Bases: pymia.evaluation.writer.Writer

Represents a CSV file evaluation results statistics writer.

Parameters
  • path (str) – The CSV file path.

  • delimiter (str) – The CSV column delimiter.

  • functions (dict) – The functions to calculate the statistics.

write(results: List[pymia.evaluation.evaluator.Result], **kwargs)[source]

Writes the evaluation statistic results (e.g., mean and standard deviation of a metric over all cases).

Parameters

results (List[evaluator.Result]) – The evaluation results.

class pymia.evaluation.writer.CSVWriter(path: str, delimiter: str = ';')[source]

Bases: pymia.evaluation.writer.Writer

Represents a CSV file evaluation results writer.

Parameters
  • path (str) – The CSV file path.

  • delimiter (str) – The CSV column delimiter.

write(results: List[pymia.evaluation.evaluator.Result], **kwargs)[source]

Writes the evaluation results to a CSV file.

Parameters

results (List[evaluator.Result]) – The evaluation results.

class pymia.evaluation.writer.ConsoleStatisticsWriter(precision: int = 3, use_logging: bool = False, functions: Optional[dict] = None)[source]

Bases: pymia.evaluation.writer.Writer

Represents a console evaluation results statistics writer.

Parameters
  • precision (int) – The float precision.

  • use_logging (bool) – Indicates whether to use the Python logging module or not.

  • functions (dict) – The function handles to calculate the statistics.

write(results: List[pymia.evaluation.evaluator.Result], **kwargs)[source]

Writes the evaluation statistic results (e.g., mean and standard deviation of a metric over all cases).

Parameters

results (List[evaluator.Result]) – The evaluation results.

class pymia.evaluation.writer.ConsoleWriter(precision: int = 3, use_logging: bool = False)[source]

Bases: pymia.evaluation.writer.Writer

Represents a console evaluation results writer.

Parameters
  • precision (int) – The decimal precision.

  • use_logging (bool) – Indicates whether to use the Python logging module or not.

write(results: List[pymia.evaluation.evaluator.Result], **kwargs)[source]

Writes the evaluation results.

Parameters

results (List[evaluator.Result]) – The evaluation results.

class pymia.evaluation.writer.ConsoleWriterHelper(use_logging: bool = False)[source]

Bases: object

Represents a console writer helper.

Parameters

use_logging (bool) – Indicates whether to use the Python logging module or not.

format_and_write(lines: list)[source]

Formats and writes the results.

Parameters

lines (list of lists) – The lines to write.
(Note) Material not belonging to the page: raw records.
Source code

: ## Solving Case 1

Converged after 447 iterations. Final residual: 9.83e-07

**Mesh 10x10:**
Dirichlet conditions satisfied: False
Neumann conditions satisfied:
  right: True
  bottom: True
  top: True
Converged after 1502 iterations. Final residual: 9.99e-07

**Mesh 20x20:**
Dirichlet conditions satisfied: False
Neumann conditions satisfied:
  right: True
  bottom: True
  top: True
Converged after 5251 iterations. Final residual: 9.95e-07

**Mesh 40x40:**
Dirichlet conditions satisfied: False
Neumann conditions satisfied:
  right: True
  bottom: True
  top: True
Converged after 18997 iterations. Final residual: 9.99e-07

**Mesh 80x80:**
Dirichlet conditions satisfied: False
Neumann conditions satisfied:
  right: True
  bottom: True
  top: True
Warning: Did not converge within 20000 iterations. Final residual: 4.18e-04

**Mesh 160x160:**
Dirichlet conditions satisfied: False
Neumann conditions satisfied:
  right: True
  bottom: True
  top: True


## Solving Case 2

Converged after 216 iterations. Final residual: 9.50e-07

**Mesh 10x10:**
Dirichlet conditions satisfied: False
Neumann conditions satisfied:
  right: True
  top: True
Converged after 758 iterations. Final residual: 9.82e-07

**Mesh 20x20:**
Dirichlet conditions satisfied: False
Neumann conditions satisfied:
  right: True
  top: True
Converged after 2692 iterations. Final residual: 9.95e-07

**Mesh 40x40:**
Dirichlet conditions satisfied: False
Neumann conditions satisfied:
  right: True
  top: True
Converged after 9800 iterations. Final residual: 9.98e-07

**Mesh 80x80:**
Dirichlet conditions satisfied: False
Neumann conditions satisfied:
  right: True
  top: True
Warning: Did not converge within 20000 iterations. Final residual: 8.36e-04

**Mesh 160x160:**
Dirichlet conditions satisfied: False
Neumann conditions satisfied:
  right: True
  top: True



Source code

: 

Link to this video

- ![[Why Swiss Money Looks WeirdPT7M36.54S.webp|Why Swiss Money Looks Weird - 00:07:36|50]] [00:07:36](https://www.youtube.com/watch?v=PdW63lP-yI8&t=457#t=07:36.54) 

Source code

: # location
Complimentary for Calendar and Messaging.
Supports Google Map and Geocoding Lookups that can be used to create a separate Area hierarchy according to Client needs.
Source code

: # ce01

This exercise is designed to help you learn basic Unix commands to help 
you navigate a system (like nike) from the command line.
Each line is a list of columns.

class pymia.evaluation.writer.StatisticsAggregator(functions: Optional[dict] = None)[source]

Bases: object

Represents a statistics evaluation results aggregator.

Parameters

functions (dict) – The numpy function handles to calculate the statistics.
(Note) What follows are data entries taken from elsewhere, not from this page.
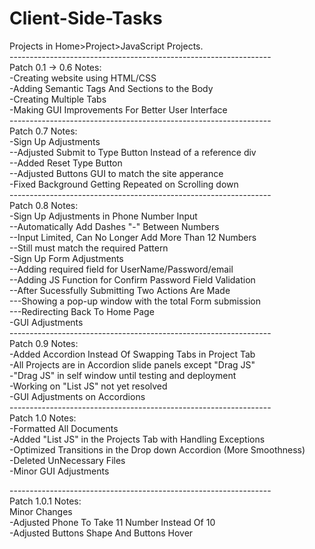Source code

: # Client-Side-Tasks
Projects in Home>Project>JavaScript Projects.<br>
----------------------------------------------------------------- <br>
Patch 0.1 -> 0.6 Notes: <br>
-Creating website using HTML/CSS <br>
-Adding Semantic Tags And Sections to the Body <br>
-Creating Multiple Tabs <br>
-Making GUI Improvements For Better User Interface<br>
----------------------------------------------------------------- <br>
Patch 0.7 Notes:<br>
-Sign Up Adjustments<br>
    --Adjusted Submit to Type Button Instead of a reference div<br>
    --Added Reset Type Button<br>
    --Adjusted Buttons GUI to match the site apperance<br>
-Fixed Background Getting Repeated on Scrolling down<br>
----------------------------------------------------------------- <br>
Patch 0.8 Notes:<br>
-Sign Up Adjustments in Phone Number Input<br>
    --Automatically Add Dashes "-" Between Numbers<br>
    --Input Limited, Can No Longer Add More Than 12 Numbers<br>
    --Still must match the required Pattern<br>
-Sign Up Form Adjustments <br>
    --Adding required field for UserName/Password/email<br>
    --Adding JS Function for Confirm Password Field Validation <br>
    --After Sucessfully Submitting Two Actions Are Made<br>
        ---Showing a pop-up window with the total Form submission <br>
        ---Redirecting Back To Home Page<br>
-GUI Adjustments<br>
----------------------------------------------------------------- <br>
Patch 0.9 Notes: <br>
-Added Accordion Instead Of Swapping Tabs in Project Tab <br>
-All Projects are in Accordion slide panels except "Drag JS" <br>
-"Drag JS" in self window until testing and deployment <br>
-Working on "List JS" not yet resolved <br>
-GUI Adjustments on Accordions<br>
----------------------------------------------------------------- <br>
Patch 1.0 Notes: <br>
-Formatted All Documents<br>
-Added "List JS" in the Projects Tab with Handling Exceptions<br>
-Optimized Transitions in the Drop down Accordion (More Smoothness)<br>
-Deleted UnNecessary Files<br>
-Minor GUI Adjustments<br>

----------------------------------------------------------------- <br>
Patch 1.0.1 Notes: <br>
Minor Changes<br>
-Adjusted Phone To Take 11 Number Instead Of 10<br>
-Adjusted Buttons Shape And Buttons Hover <br>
calculate(results: List[pymia.evaluation.evaluator.Result]) List[pymia.evaluation.evaluator.Result][source]

Calculates aggregated results (e.g., mean and standard deviation of a metric over all cases).

Parameters

results (List[evaluator.Result]) – The results to aggregate.

Returns

The aggregated results.

Return type

List[evaluator.Result]

class pymia.evaluation.writer.Writer[source]

Bases: abc.ABC

Represents an evaluation results writer base class.

abstract write(results: List[pymia.evaluation.evaluator.Result], **kwargs)[source]

Writes the evaluation results.

Parameters

results (list of evaluator.Result) – The evaluation results.